AIM OF THE EXERCISE =
Identify each line in the records below that contains the word "significant", and copy it.

------ DATA RECORDS

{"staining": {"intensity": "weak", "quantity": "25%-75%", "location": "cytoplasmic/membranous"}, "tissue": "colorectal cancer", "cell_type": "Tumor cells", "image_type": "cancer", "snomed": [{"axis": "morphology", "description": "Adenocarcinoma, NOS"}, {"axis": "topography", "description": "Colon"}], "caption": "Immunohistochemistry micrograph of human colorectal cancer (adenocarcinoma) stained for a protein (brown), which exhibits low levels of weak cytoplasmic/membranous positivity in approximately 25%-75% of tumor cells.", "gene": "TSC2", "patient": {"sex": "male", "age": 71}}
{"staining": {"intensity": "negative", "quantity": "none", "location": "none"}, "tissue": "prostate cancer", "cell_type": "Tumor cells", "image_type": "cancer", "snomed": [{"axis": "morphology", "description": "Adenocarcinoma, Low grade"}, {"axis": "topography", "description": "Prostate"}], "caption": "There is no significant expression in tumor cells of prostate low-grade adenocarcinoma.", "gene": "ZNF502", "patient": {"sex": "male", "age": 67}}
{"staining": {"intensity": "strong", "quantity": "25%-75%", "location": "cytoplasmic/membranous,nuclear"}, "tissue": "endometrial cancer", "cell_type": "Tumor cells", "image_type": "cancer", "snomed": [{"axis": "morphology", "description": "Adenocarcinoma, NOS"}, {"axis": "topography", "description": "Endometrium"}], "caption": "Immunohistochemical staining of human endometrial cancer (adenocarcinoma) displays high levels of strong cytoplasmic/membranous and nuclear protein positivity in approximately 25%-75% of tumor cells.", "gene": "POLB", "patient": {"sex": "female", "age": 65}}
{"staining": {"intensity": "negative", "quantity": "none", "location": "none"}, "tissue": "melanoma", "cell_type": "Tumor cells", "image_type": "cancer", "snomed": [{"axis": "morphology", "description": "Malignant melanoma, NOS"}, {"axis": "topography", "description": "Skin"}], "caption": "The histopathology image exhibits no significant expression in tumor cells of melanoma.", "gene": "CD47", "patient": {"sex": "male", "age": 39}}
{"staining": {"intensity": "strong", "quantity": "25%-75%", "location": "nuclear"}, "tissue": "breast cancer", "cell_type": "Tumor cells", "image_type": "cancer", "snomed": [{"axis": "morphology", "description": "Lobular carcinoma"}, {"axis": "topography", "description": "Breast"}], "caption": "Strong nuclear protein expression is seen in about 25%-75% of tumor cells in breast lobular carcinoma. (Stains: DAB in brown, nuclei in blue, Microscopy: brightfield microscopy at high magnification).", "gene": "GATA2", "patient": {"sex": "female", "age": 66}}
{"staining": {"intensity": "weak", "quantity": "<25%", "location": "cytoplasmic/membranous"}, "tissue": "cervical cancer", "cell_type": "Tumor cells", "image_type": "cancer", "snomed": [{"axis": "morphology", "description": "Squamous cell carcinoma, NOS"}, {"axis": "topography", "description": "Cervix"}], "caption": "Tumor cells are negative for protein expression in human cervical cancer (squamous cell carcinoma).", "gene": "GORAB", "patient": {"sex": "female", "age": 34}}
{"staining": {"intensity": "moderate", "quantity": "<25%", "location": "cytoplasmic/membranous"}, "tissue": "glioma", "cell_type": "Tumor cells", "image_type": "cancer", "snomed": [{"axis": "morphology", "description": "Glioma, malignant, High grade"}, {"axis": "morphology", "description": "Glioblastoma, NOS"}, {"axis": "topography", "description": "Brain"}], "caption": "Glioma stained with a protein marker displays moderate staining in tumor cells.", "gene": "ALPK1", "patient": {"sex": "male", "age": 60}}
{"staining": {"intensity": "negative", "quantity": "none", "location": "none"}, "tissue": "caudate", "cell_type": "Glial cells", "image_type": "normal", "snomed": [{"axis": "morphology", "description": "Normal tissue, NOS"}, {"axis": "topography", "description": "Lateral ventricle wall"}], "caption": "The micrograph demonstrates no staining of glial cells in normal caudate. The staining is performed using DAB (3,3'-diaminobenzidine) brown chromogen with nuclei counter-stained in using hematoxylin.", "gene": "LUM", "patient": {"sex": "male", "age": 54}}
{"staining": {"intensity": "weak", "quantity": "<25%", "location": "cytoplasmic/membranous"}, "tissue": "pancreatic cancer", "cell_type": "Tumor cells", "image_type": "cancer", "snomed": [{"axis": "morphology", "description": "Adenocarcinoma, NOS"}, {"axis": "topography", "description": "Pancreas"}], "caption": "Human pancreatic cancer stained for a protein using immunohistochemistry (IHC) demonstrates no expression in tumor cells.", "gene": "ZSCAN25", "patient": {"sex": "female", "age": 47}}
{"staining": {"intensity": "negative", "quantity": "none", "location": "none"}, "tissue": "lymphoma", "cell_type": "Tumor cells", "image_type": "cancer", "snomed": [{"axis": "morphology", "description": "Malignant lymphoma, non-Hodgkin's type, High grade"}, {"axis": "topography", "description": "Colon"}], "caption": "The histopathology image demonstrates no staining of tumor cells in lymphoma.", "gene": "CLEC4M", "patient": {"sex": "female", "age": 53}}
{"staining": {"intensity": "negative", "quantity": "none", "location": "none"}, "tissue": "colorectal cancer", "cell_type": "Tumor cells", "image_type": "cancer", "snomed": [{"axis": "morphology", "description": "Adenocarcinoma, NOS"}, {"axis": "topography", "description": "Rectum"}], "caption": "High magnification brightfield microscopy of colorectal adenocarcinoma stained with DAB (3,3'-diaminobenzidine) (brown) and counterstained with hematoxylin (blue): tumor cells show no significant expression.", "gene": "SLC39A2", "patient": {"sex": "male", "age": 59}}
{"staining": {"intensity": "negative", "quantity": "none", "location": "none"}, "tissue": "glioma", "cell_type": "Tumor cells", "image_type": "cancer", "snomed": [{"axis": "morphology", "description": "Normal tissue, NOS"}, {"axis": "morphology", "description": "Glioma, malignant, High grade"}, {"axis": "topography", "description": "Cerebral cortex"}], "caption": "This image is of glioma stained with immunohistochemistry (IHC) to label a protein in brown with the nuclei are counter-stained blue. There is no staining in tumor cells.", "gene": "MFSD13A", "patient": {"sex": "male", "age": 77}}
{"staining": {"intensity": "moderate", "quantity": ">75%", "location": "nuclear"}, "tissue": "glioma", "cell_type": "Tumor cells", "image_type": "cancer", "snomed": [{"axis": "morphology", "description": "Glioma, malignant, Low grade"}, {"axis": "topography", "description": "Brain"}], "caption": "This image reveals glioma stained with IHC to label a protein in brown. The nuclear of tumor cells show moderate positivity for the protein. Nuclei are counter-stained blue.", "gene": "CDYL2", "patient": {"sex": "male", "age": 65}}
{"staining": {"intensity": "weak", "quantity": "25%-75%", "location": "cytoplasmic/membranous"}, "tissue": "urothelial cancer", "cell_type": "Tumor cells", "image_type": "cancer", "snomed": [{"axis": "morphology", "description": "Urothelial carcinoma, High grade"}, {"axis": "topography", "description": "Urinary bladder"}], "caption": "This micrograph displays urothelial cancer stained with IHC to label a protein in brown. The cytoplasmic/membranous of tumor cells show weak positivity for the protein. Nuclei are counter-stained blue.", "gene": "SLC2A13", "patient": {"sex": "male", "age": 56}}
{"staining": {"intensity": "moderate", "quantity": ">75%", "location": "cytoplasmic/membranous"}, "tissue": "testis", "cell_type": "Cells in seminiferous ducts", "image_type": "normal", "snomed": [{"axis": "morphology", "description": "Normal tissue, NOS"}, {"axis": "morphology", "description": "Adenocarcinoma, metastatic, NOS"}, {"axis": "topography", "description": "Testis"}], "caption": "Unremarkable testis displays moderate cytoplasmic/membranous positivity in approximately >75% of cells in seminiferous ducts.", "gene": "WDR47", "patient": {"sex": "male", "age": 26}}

------------

RESPONSE =
{"staining": {"intensity": "negative", "quantity": "none", "location": "none"}, "tissue": "prostate cancer", "cell_type": "Tumor cells", "image_type": "cancer", "snomed": [{"axis": "morphology", "description": "Adenocarcinoma, Low grade"}, {"axis": "topography", "description": "Prostate"}], "caption": "There is no significant expression in tumor cells of prostate low-grade adenocarcinoma.", "gene": "ZNF502", "patient": {"sex": "male", "age": 67}}
{"staining": {"intensity": "negative", "quantity": "none", "location": "none"}, "tissue": "melanoma", "cell_type": "Tumor cells", "image_type": "cancer", "snomed": [{"axis": "morphology", "description": "Malignant melanoma, NOS"}, {"axis": "topography", "description": "Skin"}], "caption": "The histopathology image exhibits no significant expression in tumor cells of melanoma.", "gene": "CD47", "patient": {"sex": "male", "age": 39}}
{"staining": {"intensity": "negative", "quantity": "none", "location": "none"}, "tissue": "colorectal cancer", "cell_type": "Tumor cells", "image_type": "cancer", "snomed": [{"axis": "morphology", "description": "Adenocarcinoma, NOS"}, {"axis": "topography", "description": "Rectum"}], "caption": "High magnification brightfield microscopy of colorectal adenocarcinoma stained with DAB (3,3'-diaminobenzidine) (brown) and counterstained with hematoxylin (blue): tumor cells show no significant expression.", "gene": "SLC39A2", "patient": {"sex": "male", "age": 59}}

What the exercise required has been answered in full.